The second fundamental is what last week’s saga has done to the standing of Jenrick himself. He is a politician with numerous qualities. He is a masterful exponent of social media. He is more thoughtful and self-aware than his Robo-Cop public persona suggests. And he has tenacity, as evidenced by his stubborn refusal to be cowed by his recent defeat in the Conservative leadership election.
But there is no avoiding a simple truth. Robert Jenrick has become drunk – to the point of stupefaction – on his own ambition. If he had calculated it would bring him closer to Downing Street, he would have been standing next to Greens leader Zack Polanski on Thursday, not Nigel Farage.
All politicians crave power. But the good ones do a semi-decent job of hiding it.
Kemi Badenoch saw Robert Jenrick coming a mile off. Aware of his supposedly secret dialogue with Farage from very early in their assignation, she and her team became seriously concerned at the beginning of December, when they were informed of a meeting between the two men in the House of Commons. These suspicions were confirmed a couple of days later, when Farage and Jenrick were spotted leaving the exclusive 5 Hertford Street club in Mayfair.

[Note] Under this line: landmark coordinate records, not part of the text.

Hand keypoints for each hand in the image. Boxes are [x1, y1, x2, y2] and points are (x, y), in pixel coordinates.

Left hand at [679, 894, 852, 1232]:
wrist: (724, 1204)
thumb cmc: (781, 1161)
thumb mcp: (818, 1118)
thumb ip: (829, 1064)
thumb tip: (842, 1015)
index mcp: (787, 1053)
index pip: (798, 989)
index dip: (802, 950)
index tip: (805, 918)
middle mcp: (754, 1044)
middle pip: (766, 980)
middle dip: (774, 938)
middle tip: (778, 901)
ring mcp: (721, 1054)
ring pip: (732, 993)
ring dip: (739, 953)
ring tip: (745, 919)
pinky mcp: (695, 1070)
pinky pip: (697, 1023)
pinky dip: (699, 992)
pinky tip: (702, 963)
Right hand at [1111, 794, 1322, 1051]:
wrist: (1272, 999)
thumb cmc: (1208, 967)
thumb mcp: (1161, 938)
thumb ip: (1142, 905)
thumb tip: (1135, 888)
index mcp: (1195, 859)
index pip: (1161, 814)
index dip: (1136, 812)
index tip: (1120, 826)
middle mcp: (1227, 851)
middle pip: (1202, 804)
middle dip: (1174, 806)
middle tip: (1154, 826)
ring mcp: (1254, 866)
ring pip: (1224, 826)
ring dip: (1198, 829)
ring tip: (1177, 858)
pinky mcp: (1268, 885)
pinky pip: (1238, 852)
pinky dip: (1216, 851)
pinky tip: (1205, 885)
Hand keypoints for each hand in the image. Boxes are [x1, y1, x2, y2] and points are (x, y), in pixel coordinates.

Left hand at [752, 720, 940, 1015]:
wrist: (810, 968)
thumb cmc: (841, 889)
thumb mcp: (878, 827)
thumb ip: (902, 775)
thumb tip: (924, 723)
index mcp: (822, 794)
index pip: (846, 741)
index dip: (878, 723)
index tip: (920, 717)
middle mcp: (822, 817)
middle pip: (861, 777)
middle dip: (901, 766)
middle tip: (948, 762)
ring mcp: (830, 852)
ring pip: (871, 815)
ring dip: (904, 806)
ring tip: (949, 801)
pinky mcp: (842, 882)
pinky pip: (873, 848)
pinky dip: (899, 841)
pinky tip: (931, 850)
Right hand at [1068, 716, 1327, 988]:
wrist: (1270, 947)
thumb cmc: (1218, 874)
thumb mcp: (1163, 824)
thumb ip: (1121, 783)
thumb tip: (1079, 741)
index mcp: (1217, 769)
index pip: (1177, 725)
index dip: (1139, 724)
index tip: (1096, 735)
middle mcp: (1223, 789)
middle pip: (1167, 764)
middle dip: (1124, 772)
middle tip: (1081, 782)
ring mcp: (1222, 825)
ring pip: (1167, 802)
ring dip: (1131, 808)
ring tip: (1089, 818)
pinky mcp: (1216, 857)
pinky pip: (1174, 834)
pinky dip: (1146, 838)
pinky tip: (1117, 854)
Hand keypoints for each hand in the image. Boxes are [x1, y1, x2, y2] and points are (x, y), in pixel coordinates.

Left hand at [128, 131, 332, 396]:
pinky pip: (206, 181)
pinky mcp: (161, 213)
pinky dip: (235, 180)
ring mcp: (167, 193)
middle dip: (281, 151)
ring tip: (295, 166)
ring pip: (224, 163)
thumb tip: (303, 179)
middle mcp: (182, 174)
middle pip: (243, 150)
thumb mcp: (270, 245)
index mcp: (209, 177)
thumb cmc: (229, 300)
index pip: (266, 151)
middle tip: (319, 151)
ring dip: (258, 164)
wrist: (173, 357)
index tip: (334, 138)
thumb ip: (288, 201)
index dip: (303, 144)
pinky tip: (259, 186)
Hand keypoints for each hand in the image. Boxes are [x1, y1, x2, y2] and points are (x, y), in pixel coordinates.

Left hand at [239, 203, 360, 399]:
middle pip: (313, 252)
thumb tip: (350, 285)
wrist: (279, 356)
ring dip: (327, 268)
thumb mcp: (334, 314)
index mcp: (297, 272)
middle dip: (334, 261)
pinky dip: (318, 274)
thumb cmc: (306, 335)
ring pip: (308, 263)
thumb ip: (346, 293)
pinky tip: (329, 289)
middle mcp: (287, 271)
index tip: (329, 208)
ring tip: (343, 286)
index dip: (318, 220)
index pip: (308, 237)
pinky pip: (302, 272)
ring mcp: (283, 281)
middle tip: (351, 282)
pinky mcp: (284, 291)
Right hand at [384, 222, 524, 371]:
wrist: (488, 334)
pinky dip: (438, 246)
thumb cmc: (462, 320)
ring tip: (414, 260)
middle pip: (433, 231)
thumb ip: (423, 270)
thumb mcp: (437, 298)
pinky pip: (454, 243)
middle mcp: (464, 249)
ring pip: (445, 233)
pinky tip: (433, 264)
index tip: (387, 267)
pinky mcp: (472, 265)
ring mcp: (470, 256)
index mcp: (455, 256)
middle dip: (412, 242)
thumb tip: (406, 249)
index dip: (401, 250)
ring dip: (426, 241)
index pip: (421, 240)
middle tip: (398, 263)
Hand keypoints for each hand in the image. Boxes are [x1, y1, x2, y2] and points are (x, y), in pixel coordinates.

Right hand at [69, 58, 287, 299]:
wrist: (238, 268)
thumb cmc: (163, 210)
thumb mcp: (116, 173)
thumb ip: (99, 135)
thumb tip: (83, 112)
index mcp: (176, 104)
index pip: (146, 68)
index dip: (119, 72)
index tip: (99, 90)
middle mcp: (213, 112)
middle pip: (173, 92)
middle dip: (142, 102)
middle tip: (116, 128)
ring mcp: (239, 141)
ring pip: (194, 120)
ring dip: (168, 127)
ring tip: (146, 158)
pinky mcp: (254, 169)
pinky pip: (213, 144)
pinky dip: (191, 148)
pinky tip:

Defections are supposed to be hit-and-run jobs. Robert Jenrick effectively spent the past four months walking round Westminster with a balaclava over his head, a jemmy in one hand and a bag labelled ‘swag’ in the other. The result was that Kemi Badenoch was watching and waiting for the moment to pre-emptively strike.
Yet perhaps the most immediate and fundamental impact of Jenrick’s bungled departure is not on his old party and leader, but his new one. Nigel Farage has made enormous strides as the standard-bearer of Reform. But he has done so primarily on framing himself as the straight-talking anti-politician who sits apart from the stale and discredited political class.
Jenrick appears at a hurriedly arranged press conference alongside Reform’s Nigel Farage
Where was that straight talking last week, as he warmly embraced the man who only last August he dismissed as ‘a fraud’? How can he seriously claim to represent a break with the past when every Tory – and we are told to soon expect every Labour – retread is beating a path to his door?
‘The Tories broke Britain,’ he declared to his Twitter followers on Friday. Maybe they did. So why are these guilty men and women being so unquestioningly ushered into Reform’s ranks?
As I watched Robert Jenrick standing at that pale blue Reform lectern on Thursday, angrily berating the people who a few hours before had been his colleagues for ruining the country, it seemed he was delivering his speech two years too late.
The Boriswave. The refusal to countenance departure from the European Court of Human Rights. A failure to take a stand against a malign, woke establishment.
When Johnson, Truss and Sunak were his leaders, such criticism may have been justified. But Kemi Badenoch? Does he really think she’s weak on immigration? Or is bluffing when she pledges to walk away from the ECHR? Or lacks the stomach for taking the fight to the liberal elite?
If that is what he does think, then he is in for a shock. We will have to wait a while. But I suspect one day Robert Jenrick will come to look back on his betrayal of Kemi Badenoch, and realise it was a betrayal too far.